[TO BE DONE]
#1 From the walkthrough of lcc's ASDL output below, list every field that the ASDL description gives for the type "program".
#2 Based on the walkthrough of lcc's ASDL output below, say whether each statement agrees with it. Answer yes or no, and quote the deciding words.
(a) The item for the type int has uid 2.
(b) Declaring the variable as static int i would change its scope from GLOBAL.
(c) The argc and argv fields carry rcc's command line options.
#3 Give a continuation of the walkthrough of lcc's ASDL output below, starting after its last sentence.

----- SELECTION

Okay, lets get started with the examples. Before explaining any example, there'll be three links. One to the C input given to lcc, one to the pretty printed HTML ASDL, and the third to the corresponding win32 assembly code. However, its not necessary to follow these links (atleast not in the first reading). I have tried to have all the relevant material in this document. The complete inputs and outputs are only for completeness.
Lets see whats the ASDL generated for a simple one line C file that declares one uninitialized global integer called "i".
/*An untitialized global int */
int i;
We generate the ASDL pickle for this input and pretty print it to HTML using 2html.exe which can be built with lcc.
This pretty printed ASDL pickle is given next:
nuids = 3
nlabels = 1
items = item list
- Type : item
- uid = 2
- type = INT : type
- size = 4
- align = 4
- Symbol : item
- uid = 1
- symbol = symbol
- id = i
- type = 2
- scope = GLOBAL
- sclass = AUTO
- ref = 0
- flags = 0
interfaces = interface list
- Segment : interface
- seg = BSS
- Export : interface
- p = 1
- Global : interface
- p = 1
- seg = BSS
- Space : interface
- n = 4
argc = 5
argv = string list
- 24,
'E:\APPS\LCC\BIN\rcc.exe'
- 18,
'-target=x86/win32'
- 6,
'-asdl'
- 46,
'C:\DOCUME~1\ADMINI~1\LOCALS~1\Temp\lcc26680.i'
- 7,
'f1.pkl'
.486
.model flat
extrn __fltused:near
extrn __ftol:near
_DATA segment
public _i
align 4
_i label byte
db 4 dup (0)
_DATA ends
end
Since this is the first example, I have given and will explain this entire pickle. For later examples, I'll neither give nor explain the entire pickle but just show and explain the parts that I think are relevant.
Now lets look at the ASDL. An lcc compilation unit - the C file is represented by the type "program" in the ASDL description.
As seen in the lcc ASDL file the type program was
program = (int nuids,int nlabels,item* items,interface* interfaces,int argc,string *argv)
If you look at the first two lines of the generated IR, we see nuids = 3 and nlabels = 1. This tells the backend, or optimizer or whoever is using this IR, that there are 3 uids (but I see only two!) in the generated IR. This leaves us with three other fields of program - the list of items, the list of interfaces, argc, and argv.
The list of items is basically a dump of lcc's internal symbol table. As seen in lcc IR's ASDL description, an item is a symbol or a type, both of which typically go into the symbol table. As for argc and argv they are just passed through from rcc and contain rcc's command line options to be passed to pass2, which is the backend that'll read the pickle and generate assembly code.
Lets look at the two items, in the item list that lcc has generated for our C input.
The first is the type int. It is an item which is a type (not a symbol). Its uid is 2, its size if 4 bytes, and the alignment is 4.
The second is the symbol information for the variable i. It has uid 1. The id field (declared with type identifier in the ASDL description),
has the name "i". The next field "type" field has an integer which will contain the uid for the type of this variable. In this case it is 2,
which tells us that the uid of the type of i is 2, meaning that the variable is of type int. The scope tells you that this is a global variable.
The values that scope can have are GLOBAL, PARAM and LOCAL+k (where k tells the nesting level of the block where this variable
is declared). Next comes the storage class, which in this case is AUTO. The other values for storage class are STATIC, AUTO, EXTERN,
and REGISTER. An interesting point to note here is that if "i" had been declared as static int i , instead of int i,
we'd have had the scope still GLOBAL, but the storage class STATIC. This means that the variable will still be considered a global variable,
but the storage class will tell the back end not to export the variable outside this object file.

----------
----- DATA RECORDS

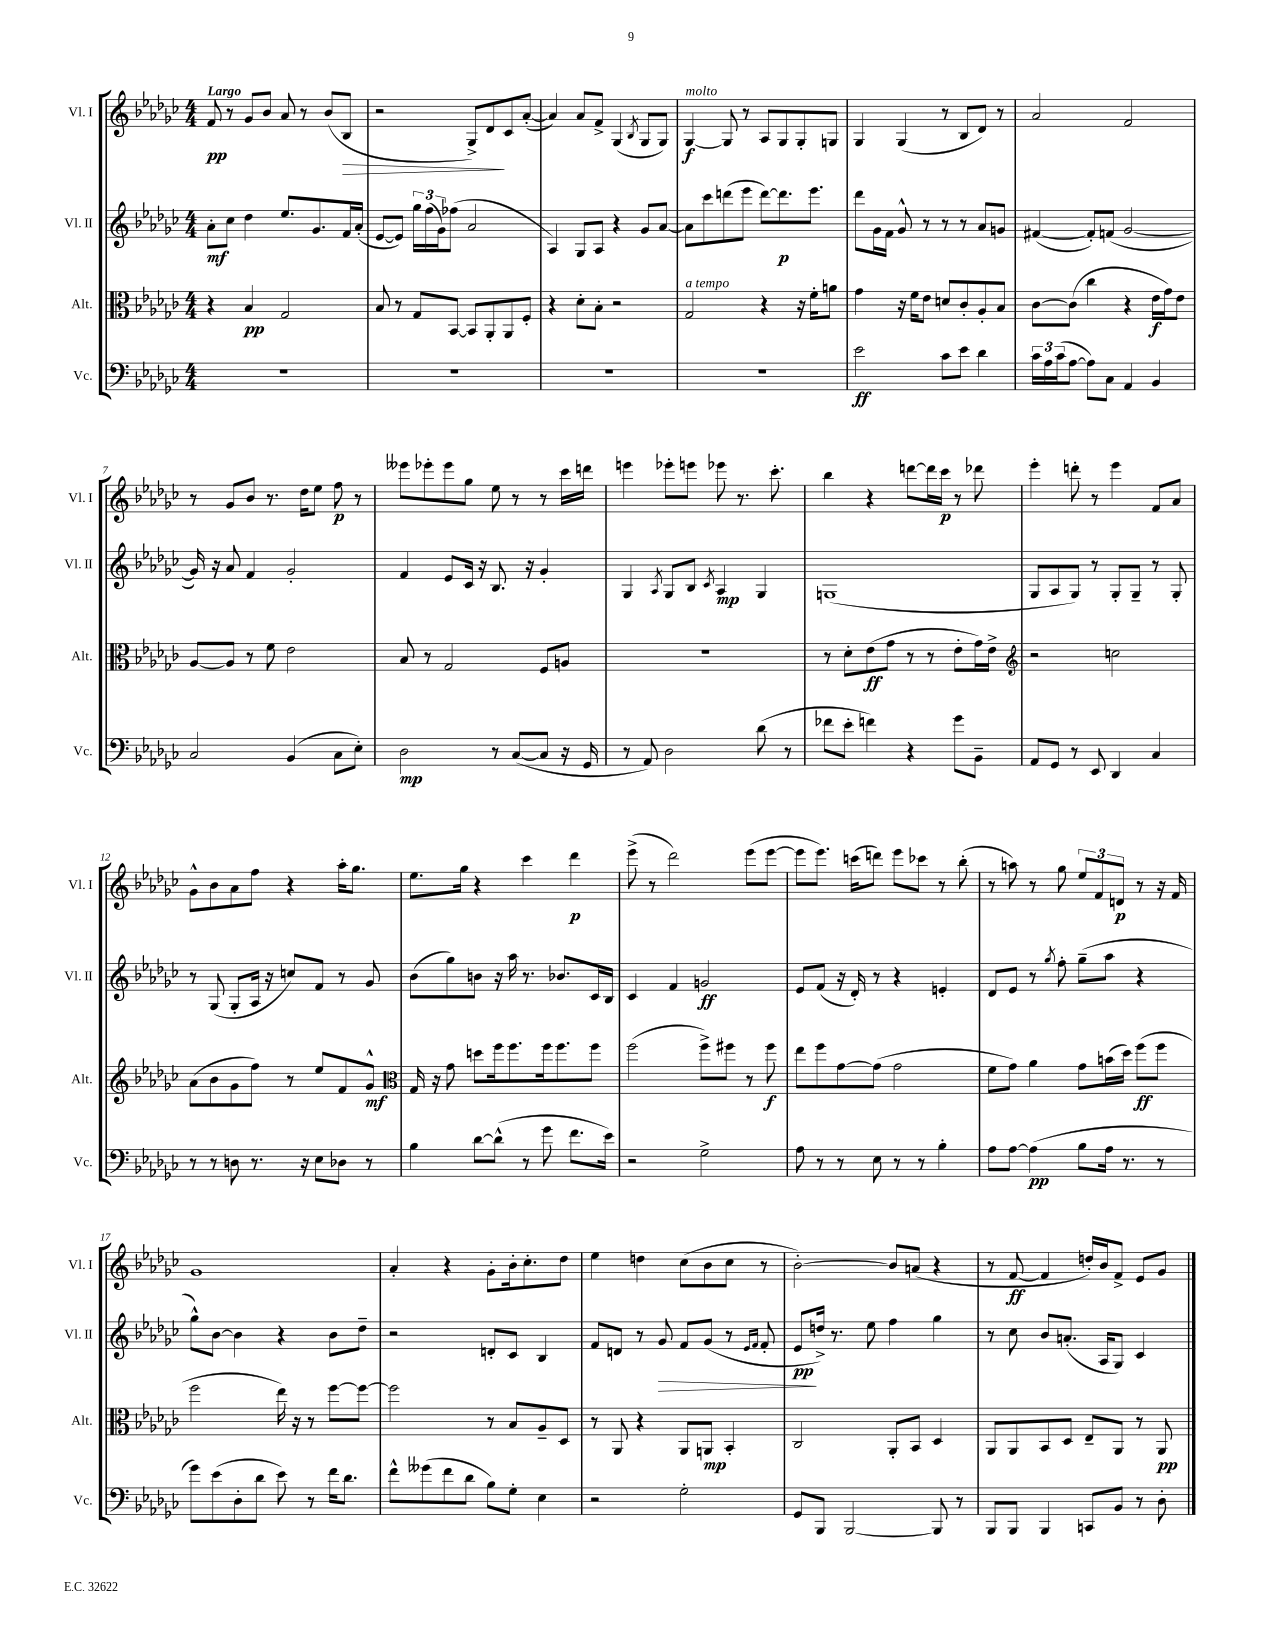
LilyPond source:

----------
----- DATA RECORDS

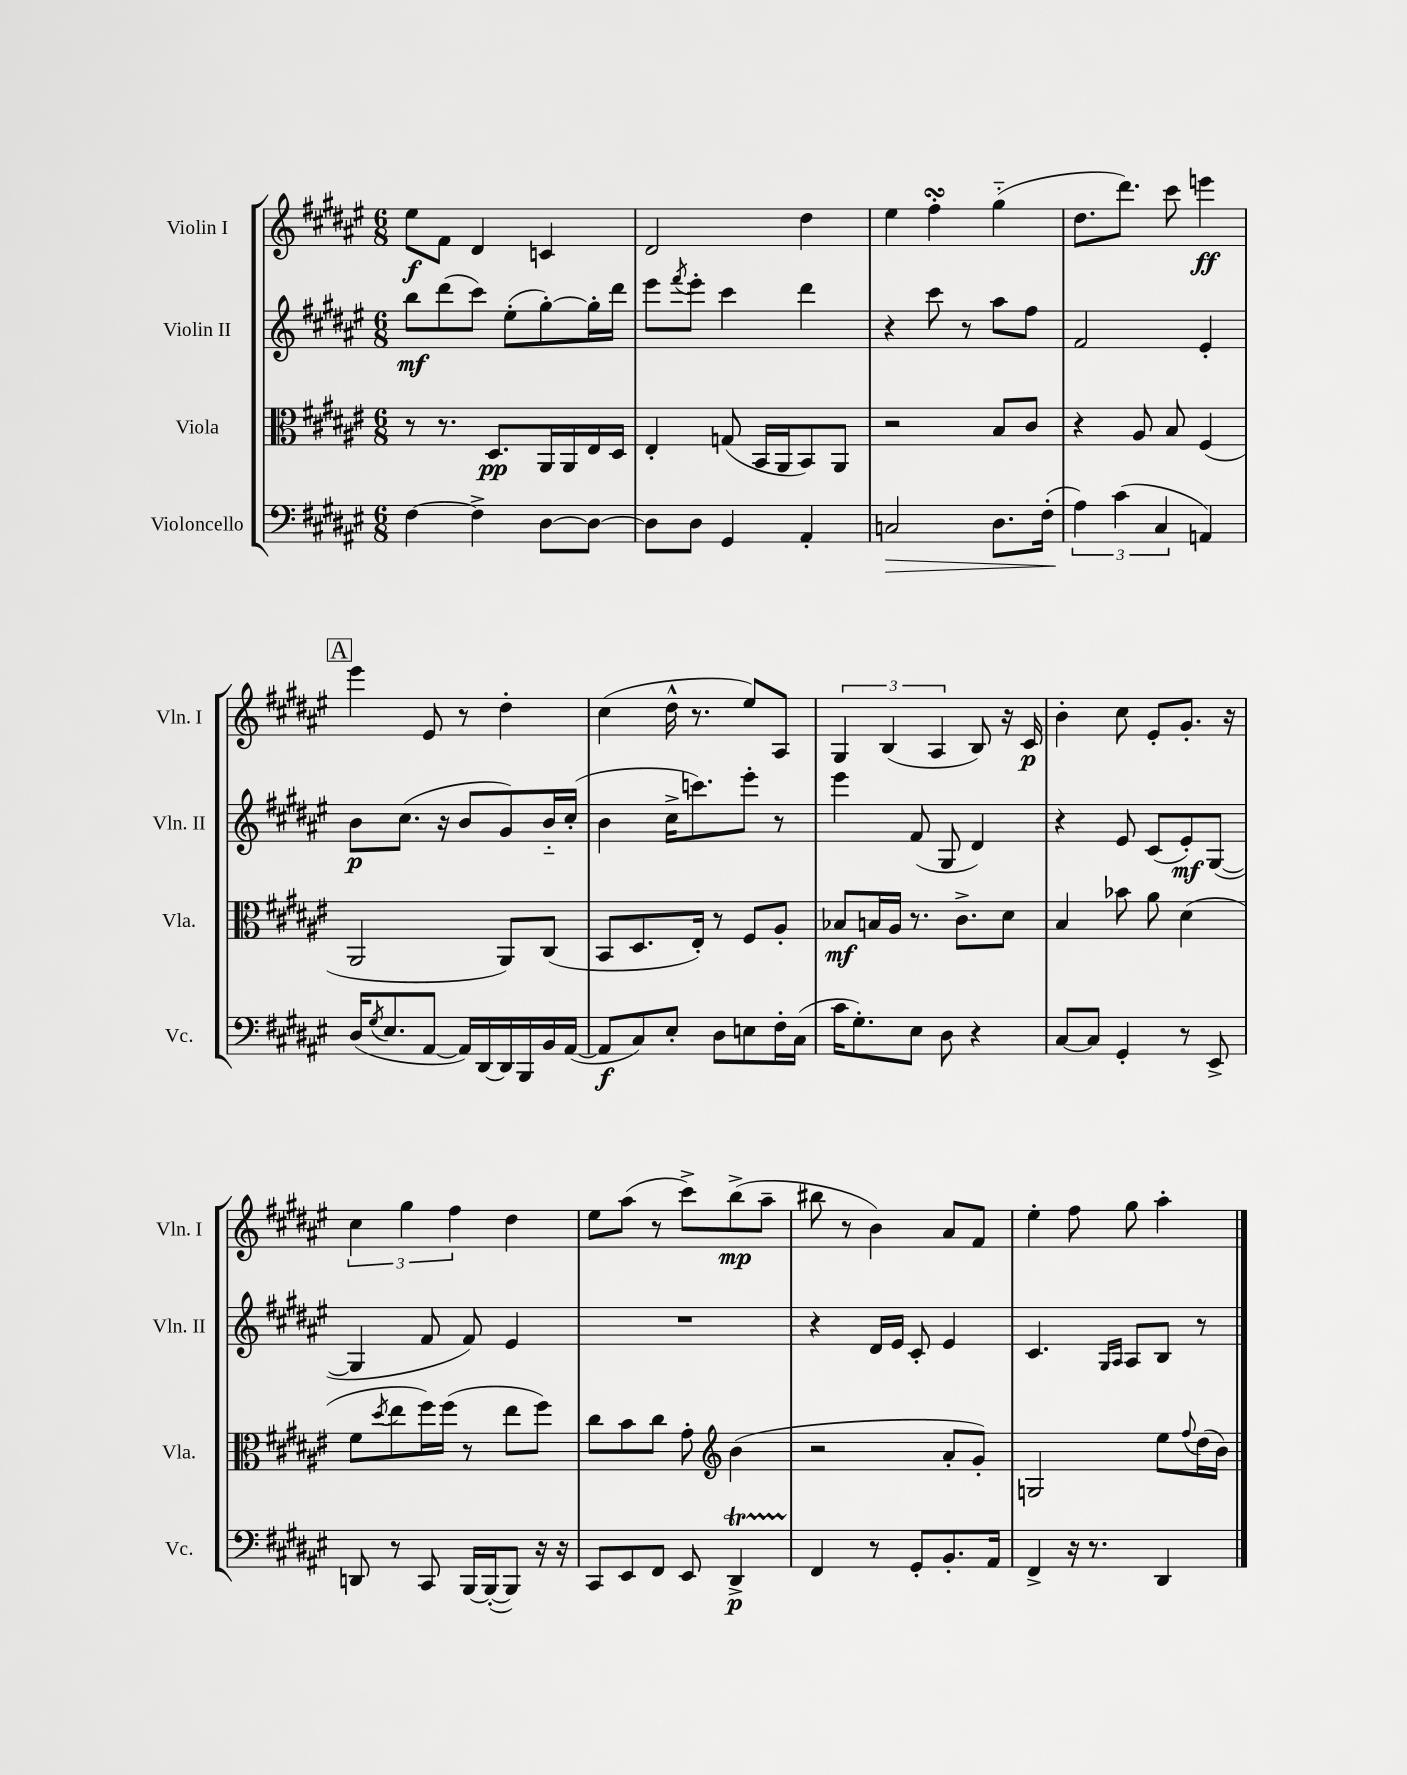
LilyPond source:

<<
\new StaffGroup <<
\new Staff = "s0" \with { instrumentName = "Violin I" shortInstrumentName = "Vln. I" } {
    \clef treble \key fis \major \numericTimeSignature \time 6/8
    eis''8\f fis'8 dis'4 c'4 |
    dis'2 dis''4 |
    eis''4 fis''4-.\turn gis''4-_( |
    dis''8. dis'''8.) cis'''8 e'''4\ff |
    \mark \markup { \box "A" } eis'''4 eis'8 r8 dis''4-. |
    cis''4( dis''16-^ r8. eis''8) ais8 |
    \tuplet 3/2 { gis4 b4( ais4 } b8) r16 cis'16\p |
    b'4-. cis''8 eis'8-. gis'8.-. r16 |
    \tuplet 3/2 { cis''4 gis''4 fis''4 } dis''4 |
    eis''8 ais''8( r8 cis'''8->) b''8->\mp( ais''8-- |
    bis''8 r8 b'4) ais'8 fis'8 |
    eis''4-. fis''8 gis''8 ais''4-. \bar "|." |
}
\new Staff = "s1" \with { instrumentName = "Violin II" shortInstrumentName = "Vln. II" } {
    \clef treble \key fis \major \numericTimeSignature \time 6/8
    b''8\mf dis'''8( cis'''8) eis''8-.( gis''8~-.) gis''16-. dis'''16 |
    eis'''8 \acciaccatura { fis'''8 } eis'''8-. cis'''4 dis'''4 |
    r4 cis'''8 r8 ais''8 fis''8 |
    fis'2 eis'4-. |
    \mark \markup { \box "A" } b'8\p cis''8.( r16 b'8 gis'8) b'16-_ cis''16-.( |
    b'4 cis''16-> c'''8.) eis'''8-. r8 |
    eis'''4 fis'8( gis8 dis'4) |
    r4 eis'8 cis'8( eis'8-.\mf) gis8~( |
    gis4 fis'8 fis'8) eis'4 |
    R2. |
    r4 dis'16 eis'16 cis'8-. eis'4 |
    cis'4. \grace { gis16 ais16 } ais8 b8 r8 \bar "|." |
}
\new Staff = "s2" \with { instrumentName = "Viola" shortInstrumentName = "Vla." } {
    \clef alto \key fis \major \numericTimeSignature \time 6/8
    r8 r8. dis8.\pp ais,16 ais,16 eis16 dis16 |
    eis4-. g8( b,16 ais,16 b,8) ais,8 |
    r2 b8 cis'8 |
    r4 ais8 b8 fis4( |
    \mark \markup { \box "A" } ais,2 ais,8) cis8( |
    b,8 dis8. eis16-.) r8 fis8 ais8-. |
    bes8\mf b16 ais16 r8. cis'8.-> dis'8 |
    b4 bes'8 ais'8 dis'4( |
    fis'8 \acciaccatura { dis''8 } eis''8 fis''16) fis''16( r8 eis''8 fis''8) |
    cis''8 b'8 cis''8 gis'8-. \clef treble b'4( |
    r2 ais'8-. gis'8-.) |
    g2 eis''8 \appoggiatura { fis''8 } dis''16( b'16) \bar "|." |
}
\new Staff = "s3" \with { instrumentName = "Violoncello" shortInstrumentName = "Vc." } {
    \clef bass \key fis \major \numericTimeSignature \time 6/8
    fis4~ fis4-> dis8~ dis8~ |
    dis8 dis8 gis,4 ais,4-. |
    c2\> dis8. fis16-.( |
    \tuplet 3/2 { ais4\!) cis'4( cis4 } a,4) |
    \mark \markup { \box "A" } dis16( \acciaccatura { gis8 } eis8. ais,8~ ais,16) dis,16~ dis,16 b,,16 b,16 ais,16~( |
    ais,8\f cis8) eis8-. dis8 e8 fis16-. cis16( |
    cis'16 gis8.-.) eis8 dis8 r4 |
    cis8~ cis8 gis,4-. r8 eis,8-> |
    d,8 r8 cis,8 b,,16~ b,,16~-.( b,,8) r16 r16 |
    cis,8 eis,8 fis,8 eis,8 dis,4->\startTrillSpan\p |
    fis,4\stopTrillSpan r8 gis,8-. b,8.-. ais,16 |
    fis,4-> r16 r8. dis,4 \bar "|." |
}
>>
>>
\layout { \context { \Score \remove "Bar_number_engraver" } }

----------
----- DATA RECORDS

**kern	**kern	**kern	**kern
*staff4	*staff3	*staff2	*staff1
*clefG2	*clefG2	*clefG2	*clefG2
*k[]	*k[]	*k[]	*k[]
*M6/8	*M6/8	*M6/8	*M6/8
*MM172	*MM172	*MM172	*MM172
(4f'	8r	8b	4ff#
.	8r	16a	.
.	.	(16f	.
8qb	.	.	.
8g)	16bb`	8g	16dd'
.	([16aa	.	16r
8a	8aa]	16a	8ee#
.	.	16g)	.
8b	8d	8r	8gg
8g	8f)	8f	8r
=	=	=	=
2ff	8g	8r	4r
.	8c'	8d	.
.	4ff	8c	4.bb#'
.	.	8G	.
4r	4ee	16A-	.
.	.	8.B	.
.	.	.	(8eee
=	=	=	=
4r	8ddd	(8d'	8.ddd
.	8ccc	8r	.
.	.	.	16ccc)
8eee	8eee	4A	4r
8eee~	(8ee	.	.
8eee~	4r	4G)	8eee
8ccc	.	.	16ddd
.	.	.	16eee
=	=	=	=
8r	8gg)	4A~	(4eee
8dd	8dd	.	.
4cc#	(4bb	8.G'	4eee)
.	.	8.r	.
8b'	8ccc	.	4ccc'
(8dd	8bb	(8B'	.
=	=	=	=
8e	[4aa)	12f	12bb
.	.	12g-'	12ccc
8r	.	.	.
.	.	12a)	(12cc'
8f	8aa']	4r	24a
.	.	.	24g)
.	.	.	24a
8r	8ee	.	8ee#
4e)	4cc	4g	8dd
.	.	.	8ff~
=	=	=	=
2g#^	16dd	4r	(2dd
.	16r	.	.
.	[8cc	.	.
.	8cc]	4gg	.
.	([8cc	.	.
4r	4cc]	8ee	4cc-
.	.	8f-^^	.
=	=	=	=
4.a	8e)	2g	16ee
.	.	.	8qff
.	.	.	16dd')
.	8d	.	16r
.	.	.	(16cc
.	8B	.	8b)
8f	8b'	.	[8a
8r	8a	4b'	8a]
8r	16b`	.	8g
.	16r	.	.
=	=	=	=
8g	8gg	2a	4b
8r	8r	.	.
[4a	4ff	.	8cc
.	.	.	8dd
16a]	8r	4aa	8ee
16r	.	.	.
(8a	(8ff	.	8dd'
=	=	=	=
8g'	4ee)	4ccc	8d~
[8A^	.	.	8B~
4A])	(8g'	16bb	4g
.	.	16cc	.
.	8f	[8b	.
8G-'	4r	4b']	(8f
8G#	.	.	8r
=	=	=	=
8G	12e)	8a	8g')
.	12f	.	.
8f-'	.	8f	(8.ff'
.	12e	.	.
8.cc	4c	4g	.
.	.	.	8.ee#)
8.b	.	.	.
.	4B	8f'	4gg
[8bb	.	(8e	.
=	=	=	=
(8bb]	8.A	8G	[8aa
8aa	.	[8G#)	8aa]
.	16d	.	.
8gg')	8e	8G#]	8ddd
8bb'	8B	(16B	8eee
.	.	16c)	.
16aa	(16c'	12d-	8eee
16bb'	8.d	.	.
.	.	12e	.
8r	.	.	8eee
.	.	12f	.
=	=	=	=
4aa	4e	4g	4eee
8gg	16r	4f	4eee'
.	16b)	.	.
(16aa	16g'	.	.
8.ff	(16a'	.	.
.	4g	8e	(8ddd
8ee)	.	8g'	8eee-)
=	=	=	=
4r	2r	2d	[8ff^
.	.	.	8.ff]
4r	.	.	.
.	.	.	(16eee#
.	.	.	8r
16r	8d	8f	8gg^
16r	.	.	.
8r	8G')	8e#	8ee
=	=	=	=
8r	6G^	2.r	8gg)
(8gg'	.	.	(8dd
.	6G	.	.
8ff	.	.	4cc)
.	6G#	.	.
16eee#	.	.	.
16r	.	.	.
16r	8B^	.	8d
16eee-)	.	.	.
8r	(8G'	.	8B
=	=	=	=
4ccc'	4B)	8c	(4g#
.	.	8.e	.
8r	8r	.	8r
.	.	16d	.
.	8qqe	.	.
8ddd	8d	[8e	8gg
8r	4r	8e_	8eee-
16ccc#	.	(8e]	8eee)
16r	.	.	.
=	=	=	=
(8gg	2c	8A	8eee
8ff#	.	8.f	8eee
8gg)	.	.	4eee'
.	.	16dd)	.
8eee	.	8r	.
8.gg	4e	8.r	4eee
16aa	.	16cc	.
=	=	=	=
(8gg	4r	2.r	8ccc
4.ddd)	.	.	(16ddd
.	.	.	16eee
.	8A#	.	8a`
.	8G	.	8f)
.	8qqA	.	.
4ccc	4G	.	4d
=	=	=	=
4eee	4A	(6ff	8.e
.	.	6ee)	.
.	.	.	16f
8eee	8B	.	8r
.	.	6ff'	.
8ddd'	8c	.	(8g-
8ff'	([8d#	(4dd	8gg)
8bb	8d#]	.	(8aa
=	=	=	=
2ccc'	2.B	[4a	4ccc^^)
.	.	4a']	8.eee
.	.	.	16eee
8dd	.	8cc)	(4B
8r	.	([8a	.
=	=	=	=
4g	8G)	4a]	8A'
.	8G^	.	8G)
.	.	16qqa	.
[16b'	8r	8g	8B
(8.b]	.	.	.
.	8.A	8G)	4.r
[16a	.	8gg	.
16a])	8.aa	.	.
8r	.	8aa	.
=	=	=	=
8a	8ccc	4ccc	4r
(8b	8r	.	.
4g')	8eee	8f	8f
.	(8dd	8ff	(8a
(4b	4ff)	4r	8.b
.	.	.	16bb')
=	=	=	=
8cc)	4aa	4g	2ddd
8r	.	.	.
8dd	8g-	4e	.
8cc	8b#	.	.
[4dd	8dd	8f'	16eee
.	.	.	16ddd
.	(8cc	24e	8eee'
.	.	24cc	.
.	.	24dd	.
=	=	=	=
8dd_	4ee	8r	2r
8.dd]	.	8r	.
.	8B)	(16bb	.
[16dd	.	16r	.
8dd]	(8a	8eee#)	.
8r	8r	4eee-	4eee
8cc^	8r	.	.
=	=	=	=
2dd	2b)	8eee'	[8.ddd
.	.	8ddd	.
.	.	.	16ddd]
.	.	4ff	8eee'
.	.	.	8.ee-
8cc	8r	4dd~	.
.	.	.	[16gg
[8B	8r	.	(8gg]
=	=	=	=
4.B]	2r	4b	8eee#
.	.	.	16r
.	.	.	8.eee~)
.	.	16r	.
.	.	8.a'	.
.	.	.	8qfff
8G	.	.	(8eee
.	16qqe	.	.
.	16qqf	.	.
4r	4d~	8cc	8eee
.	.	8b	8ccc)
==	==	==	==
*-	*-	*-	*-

----------

[SOLVED PROBLEMS]
#1 nuids, nlabels, items, interfaces, argc, argv

#2
(a) Yes: "Its uid is 2"
(b) No: "we'd have had the scope still GLOBAL, but the storage class STATIC"
(c) Yes: "contain rcc's command line options to be passed to pass2"

#3
The field ref stores how many times this symbol is mentioned (actually referenced, the declaration does not count as a ref) in the code.
What the next field "flags" is I am not sure yet.
Now look at the interfaces. The represent the functions of the backend that would've been called by the front end, if there was no ASDL enabled and the lcc front end and backend were not separated.
The first interface is the backend's segment function.
Segment : interface
seg = BSS
The segment in this case is BSS.
This tells the backend that the next interface calls pertain to BSS. BSS stands for the uninitialized variables.
Often, the code generators use the same segment "data" for both BSS and DATA.
This call is what generated the line.
_DATA segment
in the assembly code.
The next interface is
Export : interface
p = 1
the "p" here, is the uid, which in this case is the uid for the variable i. The export interface in the backend looked at the
name of the variable with uid = 1, and found out that it was "i" and hence generated the line
public _i
in the assembly code.
The next interface is
Global : interface
p = 1
seg = BSS
This was used by the backend for its interface function "global". The backend knows that the variable with uid = 1, is a global variable.
It goes checks and finds that its in this same segment (BSS) and that its size is 4 and so is its alignment. Hence it generates the assembly
code
align 4
_i label byte
The last interface call is
Space : interface
n = 4
This call tells the backend that it has to allocate space of 4 bytes (n=4) and initialize it to zero.
Hence it generates the assembly code
db 4 dup (0)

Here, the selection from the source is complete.